Logic vs. Emotion: We want work to be logical, hence we assign process to everything under the sun. Work is made up of human beings, though, so by definition it has to be emotional — or at the very least social. Think about it like this: a team of six works hard together and hits a goal and nails a big project. Only 1/6 of the team is promoted. The other five are a little confused and disgruntled. In a world that was utterly logical, you could go to the five and explain the metrics that advanced the one person and not them. But no senior leader would ever do that; they’d be more likely to cower under their desk or avoid the other five people for six months. Why? Because work isn’t really logical. It’s emotional. This plays into decision making model approaches too; we want to think all our decisions are logical, but they’re not. They’re a factor of who we are as people, how we relate to the work, how we relate to the company, and how we think through things. There’s no perfect answer, and that explains some of the variability.




 

Silos: In the example above with the SVPs, probably each one runs a different silo. The way most CEOs work is that they secretly tell each department leader/silo head that their shop runs the whole business, so you got an Ops guy bellowing “We’d be dead without my team!” Then, over here, you got a marketing lady screeching “We’re the revenue-pullers in this place!” It’s a horrible way to run a senior leadership team, but it’s probably the most common at most places I’ve worked or observed. As a result of this “My Department Is Why We Have Jobs” mentality, each silo leader — and silo members, really — contextualize their decision making model around what they know. This is the true problem with silos. Organizing a company around functional expertise on surface isn’t a bad thing; when silos become huge areas of group-think creating massive variability in what top executives are thinking about decisions, well, that’s a f’n problem now.
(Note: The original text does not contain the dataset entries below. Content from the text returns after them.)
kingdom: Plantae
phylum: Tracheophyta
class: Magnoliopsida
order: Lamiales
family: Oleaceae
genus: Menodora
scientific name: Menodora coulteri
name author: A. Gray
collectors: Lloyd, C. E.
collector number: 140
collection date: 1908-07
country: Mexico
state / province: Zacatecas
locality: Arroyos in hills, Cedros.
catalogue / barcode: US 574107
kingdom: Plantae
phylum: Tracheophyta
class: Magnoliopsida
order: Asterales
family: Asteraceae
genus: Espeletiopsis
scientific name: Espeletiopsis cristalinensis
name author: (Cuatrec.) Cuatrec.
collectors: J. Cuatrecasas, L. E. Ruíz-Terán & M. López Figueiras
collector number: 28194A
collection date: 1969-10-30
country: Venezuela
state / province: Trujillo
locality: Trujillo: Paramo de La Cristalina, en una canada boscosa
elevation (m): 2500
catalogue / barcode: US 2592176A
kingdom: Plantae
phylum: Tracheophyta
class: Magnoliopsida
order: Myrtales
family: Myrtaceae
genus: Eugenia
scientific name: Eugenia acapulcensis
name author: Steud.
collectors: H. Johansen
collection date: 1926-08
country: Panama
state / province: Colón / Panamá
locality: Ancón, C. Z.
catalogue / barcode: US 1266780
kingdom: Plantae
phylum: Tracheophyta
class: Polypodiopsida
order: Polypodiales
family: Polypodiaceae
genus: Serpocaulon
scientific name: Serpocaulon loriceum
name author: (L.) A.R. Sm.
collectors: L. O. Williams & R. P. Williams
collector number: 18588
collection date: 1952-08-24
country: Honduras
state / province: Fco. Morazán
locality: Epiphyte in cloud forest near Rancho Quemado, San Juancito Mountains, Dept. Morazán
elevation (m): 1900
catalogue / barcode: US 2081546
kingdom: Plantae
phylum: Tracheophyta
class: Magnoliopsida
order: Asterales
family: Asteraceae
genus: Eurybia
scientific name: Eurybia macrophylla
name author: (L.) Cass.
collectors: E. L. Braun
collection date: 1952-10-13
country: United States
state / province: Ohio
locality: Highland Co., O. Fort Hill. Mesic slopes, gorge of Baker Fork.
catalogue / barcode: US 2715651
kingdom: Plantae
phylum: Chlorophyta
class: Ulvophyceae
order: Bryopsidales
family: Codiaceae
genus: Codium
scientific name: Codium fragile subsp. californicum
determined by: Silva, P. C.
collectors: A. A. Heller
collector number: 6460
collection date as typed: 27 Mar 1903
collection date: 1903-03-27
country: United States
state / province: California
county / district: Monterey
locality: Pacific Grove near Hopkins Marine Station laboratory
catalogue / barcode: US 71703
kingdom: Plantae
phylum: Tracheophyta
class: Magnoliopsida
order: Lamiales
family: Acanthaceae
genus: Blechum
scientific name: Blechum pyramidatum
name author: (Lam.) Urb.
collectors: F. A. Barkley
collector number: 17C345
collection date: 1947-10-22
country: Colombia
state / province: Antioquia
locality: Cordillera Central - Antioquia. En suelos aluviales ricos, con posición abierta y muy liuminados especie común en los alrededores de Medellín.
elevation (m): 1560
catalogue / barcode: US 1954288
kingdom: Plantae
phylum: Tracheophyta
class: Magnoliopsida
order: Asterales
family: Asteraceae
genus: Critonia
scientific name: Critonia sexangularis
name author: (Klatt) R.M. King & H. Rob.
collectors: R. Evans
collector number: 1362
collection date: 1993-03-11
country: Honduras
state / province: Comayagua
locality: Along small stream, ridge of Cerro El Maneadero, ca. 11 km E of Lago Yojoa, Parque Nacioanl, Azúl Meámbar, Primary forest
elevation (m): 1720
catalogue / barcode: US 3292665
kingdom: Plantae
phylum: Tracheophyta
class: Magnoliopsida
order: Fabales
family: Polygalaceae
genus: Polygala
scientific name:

Workday Structure: Look, it’s fairly common that most people who make about $125,000 or above in a white-collar job sit down on Monday at 11am and realize their entire week until Friday at 3pm is meetings. It happens all the time. Very few people know how to actually structure their workday effectively, and this is a huge problem for business, productivity, and any decision making model that could be discovered. How do you even have time for decisions and decision-making if all you do is move from meeting to meeting and call to call? It’s worthless.

Why your decision making model is important

I’d say there’s two reasons at base:

Ideas vs. Action: In any company, there needs to be some concept of a decision making model, because otherwise ‘ideas’ and ‘actions’ both happen in an essential vacuum. Someone needs to be setting priorities or owning decisions. (Ideally both, but let’s not get too far ahead of ourselves for those who haven’t learned to crawl yet.)

[Tweet “Your customers don’t care how much experience your SVPs have.”]

Disruption and Empowerment: If you’re in a position where you might get disrupted by a funded competitor, you absolutely need a better decision making model. One of the big reasons companies get whacked by competitors is because their decision-making is from 1962. That means ‘float it up, wait for it to come back down.’ That’s not agile or whatever buzzword of the moment you’d like to use. The real point is this: you lose market share when your decision making model is molasses, because a company run by five guys at age 25 might lack experience, but they’re gonna move quickly. In the end, speed beats experience to capture consumer attention — because consumers don’t give a shit that your SVP has 30 years in consumer relationship-building, they give a shit about a good experience that they can use to solve a problem now. Got it? This is why issues like a decision making model matter.